The microbiome — comprising bacteria, fungi, viruses, and archaea colonizing the gut, oral cavity, skin, and tumor tissue itself — has emerged as a critical but underappreciated axis in cancer biology. This 2025 review in iMeta, authored by a large international consortium, synthesizes the current state of evidence across the full spectrum of cancer types and microbiome compartments. The authors argue that the microbiome is not merely a bystander but an active participant in oncogenesis, immune modulation, and therapeutic response, making it a high-priority target for next-generation cancer medicine.

The review details multiple mechanistic pathways by which microbes promote carcinogenesis. Fusobacterium nucleatum, strongly implicated in colorectal cancer, activates Wnt/β-catenin signaling and suppresses NK cell and T cell activity, while producing the FadA adhesin that directly invades epithelial cells. Helicobacter pylori drives gastric cancer through CagA oncoprotein injection, inducing chronic inflammation and DNA double-strand breaks. Certain Escherichia coli strains harboring the pks genomic island produce colibactin, a genotoxin that creates characteristic mutational signatures (SBS88 and ID18) now detectable in colorectal cancer genomes. Oral bacteria including Porphyromonas gingivalis and Treponema denticola are enriched in pancreatic ductal adenocarcinoma tissue and correlate with worse prognosis. The intratumoral mycobiome — fungal communities within tumors — is also reviewed, with Malassezia species shown to activate complement pathways and promote pancreatic cancer progression in mouse models.

On the protective side, the review synthesizes robust evidence that microbiome diversity and specific taxa — notably Akkermansia muciniphila, Faecalibacterium prausnitzii, and Bifidobacterium species — are associated with improved responses to PD-1/PD-L1 checkpoint inhibitor therapy across melanoma, non-small cell lung cancer, renal cell carcinoma, and other tumor types. Mechanistically, these bacteria enhance dendritic cell maturation, increase CD8+ T cell infiltration into tumors, and promote production of short-chain fatty acids (SCFAs) that modulate regulatory T cell differentiation. Multiple clinical studies cited in the review show that patients with high Akkermansia abundance at baseline achieve objective response rates roughly 2–3 times higher with anti-PD-1 therapy compared to low-abundance patients.

The review dedicates substantial attention to therapeutic microbiome modulation. Fecal microbiota transplantation (FMT) from immunotherapy responders to non-responders has shown proof-of-concept in small clinical trials: two landmark studies (Davar et al. and Baruch et al., both 2021) demonstrated that FMT from melanoma responders converted some non-responders to responders, with response rates of approximately 20–30% in heavily pretreated patients. Engineered bacteria — such as E. coli Nissle programmed to produce IL-2 or anti-CD47 nanobodies selectively within the tumor microenvironment — represent a frontier approach with early preclinical promise. Phage therapy targeting oncogenic bacteria like F. nucleatum is also discussed as a precision strategy to deplete pro-tumorigenic species without broad dysbiosis.

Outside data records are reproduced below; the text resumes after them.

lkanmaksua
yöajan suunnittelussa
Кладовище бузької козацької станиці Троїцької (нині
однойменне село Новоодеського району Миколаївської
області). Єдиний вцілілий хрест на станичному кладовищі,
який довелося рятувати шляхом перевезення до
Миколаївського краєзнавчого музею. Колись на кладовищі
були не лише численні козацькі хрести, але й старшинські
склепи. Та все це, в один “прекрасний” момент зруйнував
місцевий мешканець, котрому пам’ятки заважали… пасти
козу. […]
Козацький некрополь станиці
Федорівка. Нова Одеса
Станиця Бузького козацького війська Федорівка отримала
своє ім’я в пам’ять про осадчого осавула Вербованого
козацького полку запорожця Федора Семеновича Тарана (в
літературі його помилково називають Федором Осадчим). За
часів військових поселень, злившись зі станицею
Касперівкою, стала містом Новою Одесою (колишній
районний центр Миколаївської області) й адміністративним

The authors acknowledge significant methodological heterogeneity across the field, including inconsistent microbiome profiling methods (16S rRNA vs. shotgun metagenomics), lack of standardized biobanking, and the challenge of distinguishing causation from correlation in human studies. Confounders including diet, antibiotic use, geography, and host genetics complicate interpretation. The review calls for large, prospective, multi-omic cohort studies and standardized protocols. Despite these caveats, the authors conclude that microbiome-based diagnostics and therapeutics are approaching clinical readiness, and that integrating microbiome profiling into oncology trials should become standard practice.